# [Supplied material]
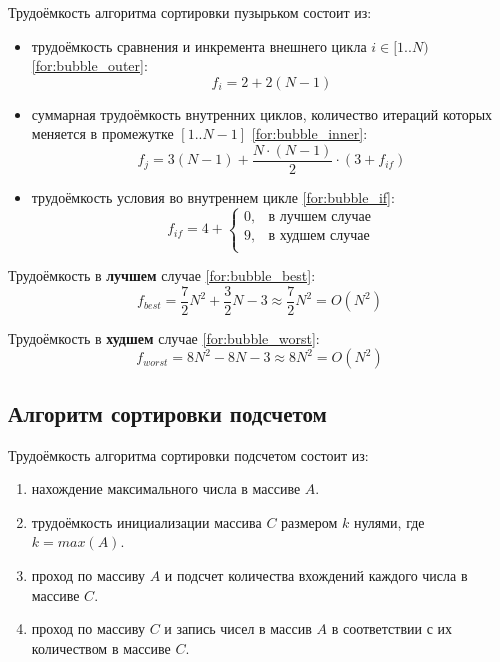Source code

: Трудоёмкость алгоритма сортировки пузырьком состоит из:
\begin{itemize}
    \item трудоёмкость сравнения и инкремента внешнего цикла $i \in [1..N)$ \eqref{for:bubble_outer}:
    \begin{equation}
        \label{for:bubble_outer}
        f_{i} = 2 + 2(N - 1)
    \end{equation}
    \item суммарная трудоёмкость внутренних циклов, количество итераций которых меняется в промежутке $[1..N-1]$ \eqref{for:bubble_inner}:
    \begin{equation}
        \label{for:bubble_inner}
        f_{j} = 3(N - 1) + \frac{N \cdot (N - 1)}{2} \cdot (3 + f_{if})
    \end{equation}
    \item трудоёмкость условия во внутреннем цикле \eqref{for:bubble_if}:
    \begin{equation}
        \label{for:bubble_if}
        f_{if} = 4 + \begin{cases}
                         0, & \text{в лучшем случае}\\
                         9, & \text{в худшем случае}\\
        \end{cases}
    \end{equation}
\end{itemize}

Трудоёмкость в \textbf{лучшем} случае \eqref{for:bubble_best}:
\begin{equation}
    \label{for:bubble_best}
    f_{best} = \frac{7}{2} N^2 + \frac{3}{2} N - 3 \approx \frac{7}{2} N^2 = O(N^2)
\end{equation}

Трудоёмкость в \textbf{худшем} случае \eqref{for:bubble_worst}:
\begin{equation}
    \label{for:bubble_worst}
    f_{worst} =  8N^2 - 8N - 3 \approx 8N^2 = O(N^2)
\end{equation}

\subsection{Алгоритм сортировки подсчетом}

Трудоёмкость алгоритма сортировки подсчетом состоит из:
\begin{enumerate}
    \item нахождение максимального числа в массиве $A$.
    \item трудоёмкость инициализации массива $C$ размером $k$ нулями, где $k = max(A)$.
    \item проход по массиву $A$ и подсчет количества вхождений каждого числа в массиве $C$.
    \item проход по массиву $C$ и запись чисел в массив $A$ в соответствии с их количеством в массиве $C$.
\end{enumerate}

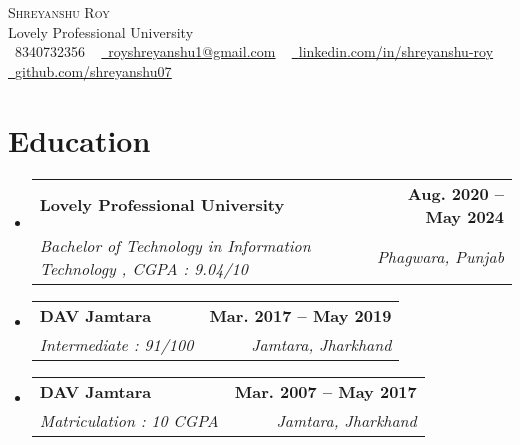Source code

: \documentclass[letterpaper,11pt]{article}
\makeatletter
\newcommand{\resumeSubheading}[4]{
  \vspace{-2pt}\item
    \begin{tabular*}{1.0\textwidth}[t]{l@{\extracolsep{\fill}}r}
      \textbf{#1} & \textbf{\small #2} \\
      \textit{\small#3} & \textit{\small #4} \\
    \end{tabular*}\vspace{-7pt}
}
\newcommand{\resumeSubHeadingListStart}{\begin{itemize}[leftmargin=0.0in, label={}]}
\newcommand{\resumeSubHeadingListEnd}{\end{itemize}}
\makeatother
\begin{document}

\begin{center}
    {\Huge \scshape Shreyanshu Roy} \\ \vspace{1pt}
    Lovely Professional University \\ \vspace{1pt}
    \small \raisebox{-0.1\height}\faPhone\ 8340732356 ~ \href{mailto:royshreyanshu1@gmail.com}{\raisebox{-0.2\height}\faEnvelope\  \underline{royshreyanshu1@gmail.com}} ~ 
    \href{https://linkedin.com/in/shreyanshu-roy/}{\raisebox{-0.2\height}\faLinkedin\ \underline{linkedin.com/in/shreyanshu-roy}}  ~
    \href{https://github.com/shreyanshu07}{\raisebox{-0.2\height}\faGithub\ \underline{github.com/shreyanshu07}}
    \vspace{-8pt}
\end{center}


\section{Education}
  \resumeSubHeadingListStart
    \resumeSubheading
      {Lovely Professional University}{Aug. 2020 -- May 2024}
      {Bachelor of Technology in Information Technology , CGPA : 9.04/10}{Phagwara, Punjab}
    \resumeSubheading
      {DAV Jamtara}{Mar. 2017 -- May 2019}
      {Intermediate : 91/100}{Jamtara, Jharkhand}
    \resumeSubheading
      {DAV Jamtara}{Mar. 2007 -- May 2017}
      {Matriculation : 10 CGPA}{Jamtara, Jharkhand}
  \resumeSubHeadingListEnd

\end{document}
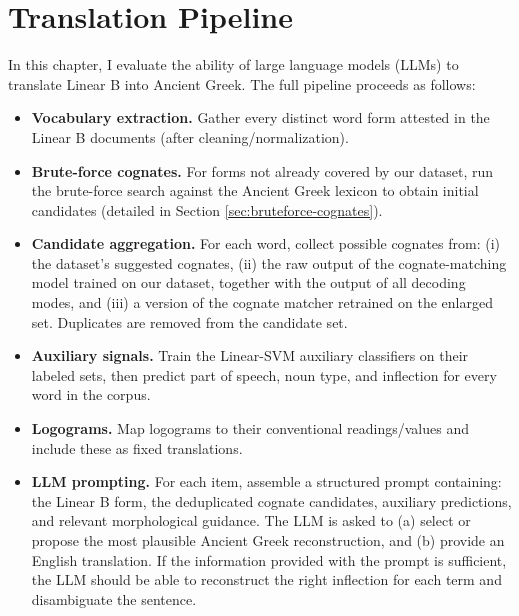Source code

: \chapter{Translation Pipeline} \label{chap:pipeline}
In this chapter, I evaluate the ability of large language models (LLMs) to translate Linear B into Ancient Greek. 
The full pipeline proceeds as follows:

\begin{itemize}[leftmargin=2em]
  \item \textbf{Vocabulary extraction.} Gather every distinct word form attested in the Linear B documents (after cleaning/normalization).
  \item \textbf{Brute-force cognates.} For forms not already covered by our dataset, run the brute-force search against the Ancient Greek lexicon to obtain initial candidates (detailed in Section \ref{sec:bruteforce-cognates}).
  \item \textbf{Candidate aggregation.} For each word, collect possible cognates from: (i) the dataset's suggested cognates, (ii) the raw output of the cognate-matching model trained on our dataset, together with the output of all decoding modes, and (iii) a version of the cognate matcher retrained on the enlarged set. Duplicates are removed from the candidate set.
  \item \textbf{Auxiliary signals.} Train the Linear-SVM auxiliary classifiers on their labeled sets, then predict part of speech, noun type, and inflection for every word in the corpus.
  \item \textbf{Logograms.} Map logograms to their conventional readings/values and include these as fixed translations.
  \item \textbf{LLM prompting.} For each item, assemble a structured prompt containing: the Linear B form, the deduplicated cognate candidates, auxiliary predictions, and relevant morphological guidance. The LLM is asked to (a) select or propose the most plausible Ancient Greek reconstruction, and (b) provide an English translation.
  If the information provided with the prompt is sufficient, the LLM should be able to reconstruct the right inflection for each term and disambiguate the sentence.
\end{itemize}


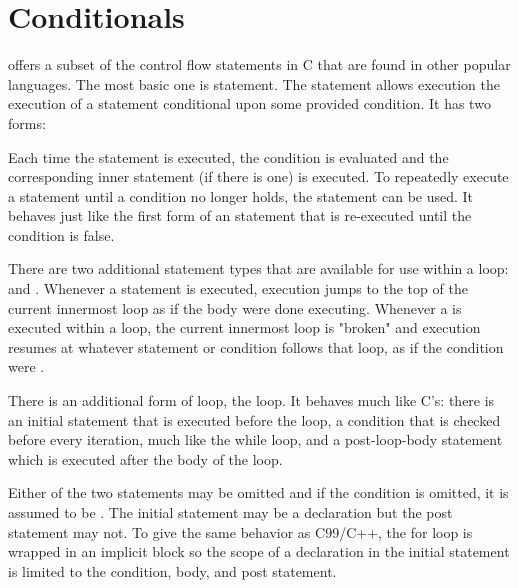\section{Conditionals}

\langname{} offers a subset of the control flow statements in C that are found in
other popular languages. The most basic one is  statement. The
 statement allows execution the execution of a statement
conditional upon some provided condition. It has two forms:

\grammarbegin
\grmselectionstatement
\grammarend

Each time the  statement is executed, the condition is evaluated
and the corresponding inner statement (if there is one) is executed. To
repeatedly execute a statement until a condition no longer holds, the
 statement can be used. It behaves just like the first form of
an  statement that is re-executed until the condition is false.

\grammarbegin
{}
\grmwhilestatement
\grammarend


There are two additional statement types that are available for use within a
loop:  and . Whenever a 
statement is executed, execution jumps to the top of the current innermost loop
as if the body were done executing. Whenever a  is executed
within a loop, the current innermost loop is "broken" and execution resumes at
whatever statement or condition follows that loop, as if the condition were
.

\grammarbegin
{}
\grmbreakstatement
\grmcontinuestatement
\grammarend

There is an additional form of loop, the  loop. It behaves much
like C's: there is an initial statement that is executed before the loop, a
condition that is checked before every iteration, much like the while loop, and
a post-loop-body statement which is executed after the body of the loop.

\grammarbegin
\grminitializerstatement{}

\grmforstatement
\grammarend

Either of the two statements may be omitted and if the condition is omitted, it
is assumed to be . The initial statement may be a declaration
but the post statement may not. To give the same behavior as C99/C++, the for
loop is wrapped in an implicit block so the scope of a declaration in the
initial statement is limited to the condition, body, and post statement.

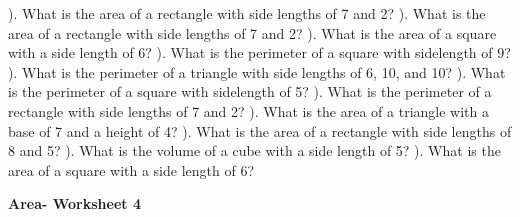 \documentclass{article}%
\begin{document}
\newline%
). What is the area of a rectangle with side lengths of 7 and 2?%
\newline%
\newline%
). What is the area of a rectangle with side lengths of 7 and 2?%
\newline%
\newline%
). What is the area of a square with a side length of 6?%
\newline%
\newline%
). What is the perimeter of a square with sidelength of 9?%
\newline%
\newline%
). What is the perimeter of a triangle with side lengths of 6, 10, and 10?%
\newline%
\newline%
). What is the perimeter of a square with sidelength of 5?%
\newline%
\newline%
). What is the perimeter of a rectangle with side lengths of 7 and 2?%
\newline%
\newline%
). What is the area of a triangle with a base of 7 and a height of 4?%
\newline%
\newline%
). What is the area of a rectangle with side lengths of 8 and 5?%
\newline%
\newline%
). What is the volume of a cube with a side length of 5?%
\newline%
\newline%
). What is the area of a square with a side length of 6?%
\newline%
\newline%
\newline%
\pagebreak%
\large%
\begin{center}%
\textbf{Area- Worksheet 4}%
\newline%
\newline%
\newline%
\end{center} \normalsize%
\end{document}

# [Prompt]
Give the entries again word for word, but skip the pictures.

# [Solution to this exercise]
Source code

: Трудоёмкость алгоритма сортировки пузырьком состоит из:
\begin{itemize}
    \item трудоёмкость сравнения и инкремента внешнего цикла $i \in [1..N)$ \eqref{for:bubble_outer}:
    \begin{equation}
        \label{for:bubble_outer}
        f_{i} = 2 + 2(N - 1)
    \end{equation}
    \item суммарная трудоёмкость внутренних циклов, количество итераций которых меняется в промежутке $[1..N-1]$ \eqref{for:bubble_inner}:
    \begin{equation}
        \label{for:bubble_inner}
        f_{j} = 3(N - 1) + \frac{N \cdot (N - 1)}{2} \cdot (3 + f_{if})
    \end{equation}
    \item трудоёмкость условия во внутреннем цикле \eqref{for:bubble_if}:
    \begin{equation}
        \label{for:bubble_if}
        f_{if} = 4 + \begin{cases}
                         0, & \text{в лучшем случае}\\
                         9, & \text{в худшем случае}\\
        \end{cases}
    \end{equation}
\end{itemize}

Трудоёмкость в \textbf{лучшем} случае \eqref{for:bubble_best}:
\begin{equation}
    \label{for:bubble_best}
    f_{best} = \frac{7}{2} N^2 + \frac{3}{2} N - 3 \approx \frac{7}{2} N^2 = O(N^2)
\end{equation}

Трудоёмкость в \textbf{худшем} случае \eqref{for:bubble_worst}:
\begin{equation}
    \label{for:bubble_worst}
    f_{worst} =  8N^2 - 8N - 3 \approx 8N^2 = O(N^2)
\end{equation}

\subsection{Алгоритм сортировки подсчетом}

Трудоёмкость алгоритма сортировки подсчетом состоит из:
\begin{enumerate}
    \item нахождение максимального числа в массиве $A$.
    \item трудоёмкость инициализации массива $C$ размером $k$ нулями, где $k = max(A)$.
    \item проход по массиву $A$ и подсчет количества вхождений каждого числа в массиве $C$.
    \item проход по массиву $C$ и запись чисел в массив $A$ в соответствии с их количеством в массиве $C$.
\end{enumerate}

Source code

: \documentclass[letterpaper,11pt]{article}
\makeatletter
\newcommand{\resumeSubheading}[4]{
  \vspace{-2pt}\item
    \begin{tabular*}{1.0\textwidth}[t]{l@{\extracolsep{\fill}}r}
      \textbf{#1} & \textbf{\small #2} \\
      \textit{\small#3} & \textit{\small #4} \\
    \end{tabular*}\vspace{-7pt}
}
\newcommand{\resumeSubHeadingListStart}{\begin{itemize}[leftmargin=0.0in, label={}]}
\newcommand{\resumeSubHeadingListEnd}{\end{itemize}}
\makeatother
\begin{document}

\begin{center}
    {\Huge \scshape Shreyanshu Roy} \\ \vspace{1pt}
    Lovely Professional University \\ \vspace{1pt}
    \small \raisebox{-0.1\height}\faPhone\ 8340732356 ~ \href{mailto:royshreyanshu1@gmail.com}{\raisebox{-0.2\height}\faEnvelope\  \underline{royshreyanshu1@gmail.com}} ~ 
    \href{https://linkedin.com/in/shreyanshu-roy/}{\raisebox{-0.2\height}\faLinkedin\ \underline{linkedin.com/in/shreyanshu-roy}}  ~
    \href{https://github.com/shreyanshu07}{\raisebox{-0.2\height}\faGithub\ \underline{github.com/shreyanshu07}}
    \vspace{-8pt}
\end{center}


\section{Education}
  \resumeSubHeadingListStart
    \resumeSubheading
      {Lovely Professional University}{Aug. 2020 -- May 2024}
      {Bachelor of Technology in Information Technology , CGPA : 9.04/10}{Phagwara, Punjab}
    \resumeSubheading
      {DAV Jamtara}{Mar. 2017 -- May 2019}
      {Intermediate : 91/100}{Jamtara, Jharkhand}
    \resumeSubheading
      {DAV Jamtara}{Mar. 2007 -- May 2017}
      {Matriculation : 10 CGPA}{Jamtara, Jharkhand}
  \resumeSubHeadingListEnd

\end{document}
Source code

: \chapter{Translation Pipeline} \label{chap:pipeline}
In this chapter, I evaluate the ability of large language models (LLMs) to translate Linear B into Ancient Greek. 
The full pipeline proceeds as follows:

\begin{itemize}[leftmargin=2em]
  \item \textbf{Vocabulary extraction.} Gather every distinct word form attested in the Linear B documents (after cleaning/normalization).
  \item \textbf{Brute-force cognates.} For forms not already covered by our dataset, run the brute-force search against the Ancient Greek lexicon to obtain initial candidates (detailed in Section \ref{sec:bruteforce-cognates}).
  \item \textbf{Candidate aggregation.} For each word, collect possible cognates from: (i) the dataset's suggested cognates, (ii) the raw output of the cognate-matching model trained on our dataset, together with the output of all decoding modes, and (iii) a version of the cognate matcher retrained on the enlarged set. Duplicates are removed from the candidate set.
  \item \textbf{Auxiliary signals.} Train the Linear-SVM auxiliary classifiers on their labeled sets, then predict part of speech, noun type, and inflection for every word in the corpus.
  \item \textbf{Logograms.} Map logograms to their conventional readings/values and include these as fixed translations.
  \item \textbf{LLM prompting.} For each item, assemble a structured prompt containing: the Linear B form, the deduplicated cognate candidates, auxiliary predictions, and relevant morphological guidance. The LLM is asked to (a) select or propose the most plausible Ancient Greek reconstruction, and (b) provide an English translation.
  If the information provided with the prompt is sufficient, the LLM should be able to reconstruct the right inflection for each term and disambiguate the sentence.
\end{itemize}


\section{Conditionals}

\langname{} offers a subset of the control flow statements in C that are found in
other popular languages. The most basic one is  statement. The
 statement allows execution the execution of a statement
conditional upon some provided condition. It has two forms:

\grammarbegin
\grmselectionstatement
\grammarend

Each time the  statement is executed, the condition is evaluated
and the corresponding inner statement (if there is one) is executed. To
repeatedly execute a statement until a condition no longer holds, the
 statement can be used. It behaves just like the first form of
an  statement that is re-executed until the condition is false.

\grammarbegin
{}
\grmwhilestatement
\grammarend


There are two additional statement types that are available for use within a
loop:  and . Whenever a 
statement is executed, execution jumps to the top of the current innermost loop
as if the body were done executing. Whenever a  is executed
within a loop, the current innermost loop is "broken" and execution resumes at
whatever statement or condition follows that loop, as if the condition were
.

\grammarbegin
{}
\grmbreakstatement
\grmcontinuestatement
\grammarend

There is an additional form of loop, the  loop. It behaves much
like C's: there is an initial statement that is executed before the loop, a
condition that is checked before every iteration, much like the while loop, and
a post-loop-body statement which is executed after the body of the loop.

\grammarbegin
\grminitializerstatement{}

\grmforstatement
\grammarend

Either of the two statements may be omitted and if the condition is omitted, it
is assumed to be . The initial statement may be a declaration
but the post statement may not. To give the same behavior as C99/C++, the for
loop is wrapped in an implicit block so the scope of a declaration in the
initial statement is limited to the condition, body, and post statement.

 \documentclass{article}%
\begin{document}
\newline%
). What is the area of a rectangle with side lengths of 7 and 2?%
\newline%
\newline%
). What is the area of a rectangle with side lengths of 7 and 2?%
\newline%
\newline%
). What is the area of a square with a side length of 6?%
\newline%
\newline%
). What is the perimeter of a square with sidelength of 9?%
\newline%
\newline%
). What is the perimeter of a triangle with side lengths of 6, 10, and 10?%
\newline%
\newline%
). What is the perimeter of a square with sidelength of 5?%
\newline%
\newline%
). What is the perimeter of a rectangle with side lengths of 7 and 2?%
\newline%
\newline%
). What is the area of a triangle with a base of 7 and a height of 4?%
\newline%
\newline%
). What is the area of a rectangle with side lengths of 8 and 5?%
\newline%
\newline%
). What is the volume of a cube with a side length of 5?%
\newline%
\newline%
). What is the area of a square with a side length of 6?%
\newline%
\newline%
\newline%
\pagebreak%
\large%
\begin{center}%
\textbf{Area- Worksheet 4}%
\newline%
\newline%
\newline%
\end{center} \normalsize%
\end{document}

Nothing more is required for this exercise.